Maria Fernanda Dias Mergulhão

08/01/2021

Breve Intróito:

A história da civilização brasileira é rica em dados para justificar o fenômeno da corrupção em alta escala no Brasil. Conhecer a história dessa rica nação, entretanto, por si só, não se apresentará suficiente para entender o grave fenômeno sem as perspectivas sociológica, econômica e jurídica. Conhecer a raiz da corrupção brasileira faz exsurgir a cultura e identidade de seu povo.

Revisitando a História

É fato comprovado que a colonização do Brasil foi a colonização de exploração. Desde o primeiro momento em que o Brasil foi descoberto pelos portugueses, o propósito foi claro e bem definido: explorar as riquezas naturais abundantes encontradas em um imenso solo fértil e tropical. Os ciclos econômicos foram bem destacados- extração do pau-brasil, da cana de açúcar e criação de gado, café, minérios e, também, o tráfico humano consistente no intenso comércio de negros africanos, que aqui foram escravizados por mais de trezentos anos.

Dados fornecidos:

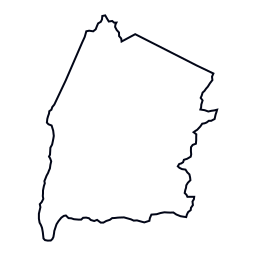 outline of Piquet Carneiro, Ceará, Brazil
{"feature_id": "56859067B98539015493985", "entity_name": "Piquet Carneiro", "entity_type": "district", "adm_level": 2, "iso_a3": "BRA", "parent_name": "Brazil", "parent_adm1": "Ceará", "projection": "mercator", "projection_center": [-39.446, -5.857], "detail": "fine", "context": "isolated", "style": "outline", "palette": "ink", "viewbox_px": 256, "rotation_deg": 0, "n_neighbors": 0, "source": "geoboundaries", "source_scale": "gbopen_adm2", "svg_char_len": 2316}
<svg xmlns="http://www.w3.org/2000/svg" viewBox="0 0 256 256"><path d="M186.2,217.1L186.9,214.6L188.1,212.1L190.7,210.1L191.0,207.7L192.9,205.1L192.5,201.5L193.9,199.2L194.2,196.8L191.3,196.8L187.4,196.8L186.5,194.8L184.7,193.0L185.3,190.0L186.0,187.9L186.3,185.3L187.9,182.7L190.4,180.2L190.1,177.5L189.4,174.4L187.3,172.4L185.5,169.6L182.0,169.1L179.4,167.8L177.8,166.3L179.2,164.0L181.3,163.4L183.1,162.2L183.9,159.8L187.1,158.8L190.7,156.7L191.2,154.4L190.9,150.9L191.0,147.2L192.7,144.9L195.9,143.7L196.2,140.2L196.2,137.1L196.3,134.3L193.6,132.2L195.4,130.9L197.2,129.8L200.3,126.5L202.2,123.7L204.6,123.3L206.6,122.5L208.8,120.8L211.2,120.8L214.6,119.0L215.6,114.5L216.4,112.2L217.1,109.7L214.3,110.4L211.4,110.8L208.3,111.5L204.7,110.2L200.4,109.5L201.1,107.5L201.3,104.6L202.6,100.4L200.7,97.9L201.7,95.6L202.6,92.6L204.4,91.0L206.1,88.6L207.8,86.7L210.0,83.2L212.4,80.1L212.0,76.7L213.4,73.5L196.7,65.5L170.6,52.2L135.2,34.2L121.6,41.5L121.2,38.5L119.1,36.1L119.0,32.5L116.7,30.0L115.1,26.9L115.4,24.6L116.4,22.6L114.2,22.7L112.2,21.0L108.8,21.5L107.2,18.9L105.2,15.4L102.3,16.0L102.0,19.4L100.8,21.8L98.1,23.4L96.9,26.2L95.7,29.3L93.2,31.3L89.1,30.7L86.3,31.3L85.5,34.2L84.7,37.0L82.3,42.2L65.7,80.5L54.3,104.6L52.3,107.0L51.4,109.7L49.3,111.2L49.0,113.6L48.0,116.4L47.3,118.9L46.9,122.6L48.5,124.3L51.6,125.5L53.2,130.7L53.8,135.9L53.4,138.4L52.8,141.4L52.1,144.6L50.4,147.7L50.0,154.7L49.0,156.6L50.1,158.3L51.2,161.3L50.4,164.8L49.9,168.5L48.9,170.7L48.1,172.9L46.6,175.6L45.4,178.7L44.4,181.1L44.8,183.3L43.9,186.0L43.0,190.5L43.0,193.4L42.8,196.1L43.3,198.9L41.7,202.1L39.8,204.2L40.4,207.2L38.9,213.7L38.9,218.7L39.6,222.7L40.9,225.0L42.0,227.8L42.8,232.2L43.5,238.5L45.0,240.1L47.7,240.6L50.8,240.5L52.4,239.0L53.4,237.0L54.0,233.6L54.3,231.0L56.5,224.3L58.4,221.3L61.3,217.7L63.8,215.9L65.9,215.5L68.5,218.1L71.3,218.3L73.9,219.2L78.5,219.6L81.2,219.6L83.1,217.8L86.1,217.6L88.9,218.2L90.8,220.0L94.2,221.0L97.1,219.9L100.7,222.6L103.4,222.6L106.2,221.0L109.9,219.8L112.2,218.1L114.7,218.0L118.1,217.6L120.8,217.5L124.0,217.4L130.9,219.3L133.7,220.6L137.0,220.4L141.3,221.6L144.3,222.4L149.4,220.8L149.9,218.1L151.4,214.6L156.7,214.2L160.6,213.0L164.4,212.3L167.6,212.5L170.1,212.6L173.4,212.5L176.3,214.5L180.5,216.2L183.5,216.7L186.2,217.1Z" fill="none" stroke="#020617" stroke-width="2"/></svg>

Sua tarefa: Por favor, reproduza o trecho sobre a corrupção no Brasil entre "Maria Fernanda Dias" e "de seu povo.", inclusive. Os dados são um material independente do trecho.

Solução:
Maria Fernanda Dias Mergulhão

08/01/2021

Breve Intróito:

A história da civilização brasileira é rica em dados para justificar o fenômeno da corrupção em alta escala no Brasil. Conhecer a história dessa rica nação, entretanto, por si só, não se apresentará suficiente para entender o grave fenômeno sem as perspectivas sociológica, econômica e jurídica. Conhecer a raiz da corrupção brasileira faz exsurgir a cultura e identidade de seu povo.